25.08.2016

Disagio als sofort abzugsfähige Werbungskosten?

Insbesondere bei der Finanzierung von Immobilien kann durch die Vereinbarung einer Zinsvorauszahlung (Disagio) ein niedrigerer Nominalzinssatz erreicht werden. Das Disagio wird regelmäßig bei Auszahlung des Kreditbetrags vom Kreditinstitut einbehalten. Wird z. B. ein Mietobjekt hergestellt oder angeschafft, kann das Disagio im Zeitpunkt der Zahlung in voller Höhe als Werbungskosten bei den Einkünften aus Vermietung und Verpachtung abgezogen werden.


Voraussetzung hierfür ist, dass die Höhe des Disagios „marktüblich“ ist. Ein Disagio von bis zu höchstens 5 % der Darlehenssumme bei einem Zinsfestschreibungszeitraum von mindestens 5 Jahren wird dabei von der Finanzverwaltung (1) regelmäßig als marktüblich angesehen. Wird ein höherer Disagiobetrag gezahlt, ist der übersteigende Teil nicht sofort als Werbungskosten zu berücksichtigen, sondern steuerlich auf den Zinsfestschreibungszeitraum bzw. auf die Laufzeit des Darlehens zu verteilen. (2)

Der Bundesfinanzhof (3) hat jetzt aber entschieden, dass auch bei Vereinbarung eines höheren Disagios von einer Marktüblichkeit für den gesamten Betrag ausgegangen werden kann, wenn der Darlehensvertrag mit einer Geschäftsbank wie unter fremden Dritten geschlossen wurde.
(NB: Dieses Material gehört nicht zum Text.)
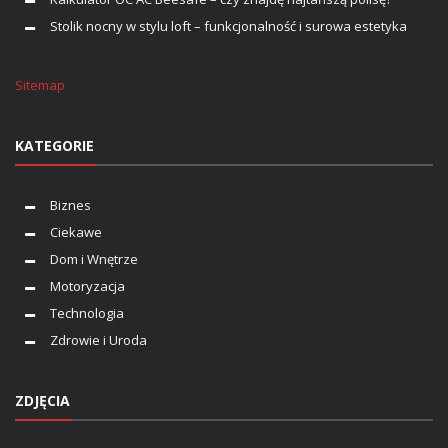
Stolik nocny w stylu loft – funkcjonalność i surowa estetyka
Sitemap
KATEGORIE
Biznes
Ciekawe
Dom i Wnętrze
Motoryzacja
Technologia
Zdrowie i Uroda
ZDJĘCIA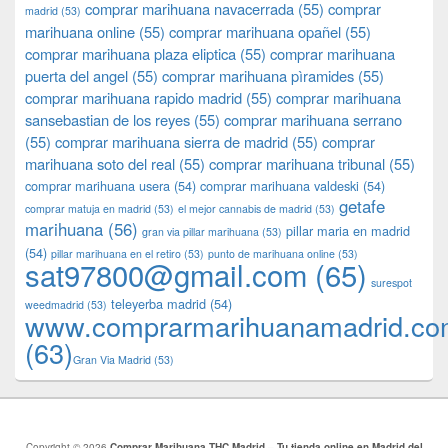
comprar marihuana navacerrada
(55)
comprar
madrid
(53)
marihuana online
(55)
comprar marihuana opañel
(55)
comprar marihuana plaza eliptica
(55)
comprar marihuana
puerta del angel
(55)
comprar marihuana pìramides
(55)
comprar marihuana rapido madrid
(55)
comprar marihuana
sansebastian de los reyes
(55)
comprar marihuana serrano
(55)
comprar marihuana sierra de madrid
(55)
comprar
marihuana soto del real
(55)
comprar marihuana tribunal
(55)
comprar marihuana usera
(54)
comprar marihuana valdeski
(54)
getafe
comprar matuja en madrid
(53)
el mejor cannabis de madrid
(53)
marihuana
(56)
pillar maria en madrid
gran via pillar marihuana
(53)
(54)
pillar marihuana en el retiro
(53)
punto de marihuana online
(53)
sat97800@gmail.com
(65)
surespot
teleyerba madrid
(54)
weedmadrid
(53)
www.comprarmarihuanamadrid.c
(63)
​​Gran Via Madrid
(53)
Copyright © 2026
Comprar Marihuana THC Madrid – Tu tienda online en Madrid del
Im Streitfall betrug das Disagio 10 % der Darlehenssumme bei einem deutlich unter dem Marktzins liegenden Darlehenszinssatz.

Nach Auffassung des Gerichts sei die 5 %-Grenze der Verwaltung lediglich eine typisierende Regelung; wenn die Disagiovereinbarung mit einer Geschäftsbank abgeschlossen wurde, sei die Marktüblichkeit grundsätzlich zu vermuten, sodass der gesamte Disagiobetrag sofort im Jahr der Zahlung als Werbungskosten geltend gemacht werden kann.


(1) Siehe dazu im Einzelnen BMF-Schreiben vom 20. Oktober 2003 – IV C 3 – S 2253a – 48/03 (BStBl 2003 I S. 546), Rz. 15.

(2) Vgl. hierzu § 11 Abs. 2 Sätze 3 und 4 EStG.

(3) Urteil vom 8. März 2016 IX R 38/14.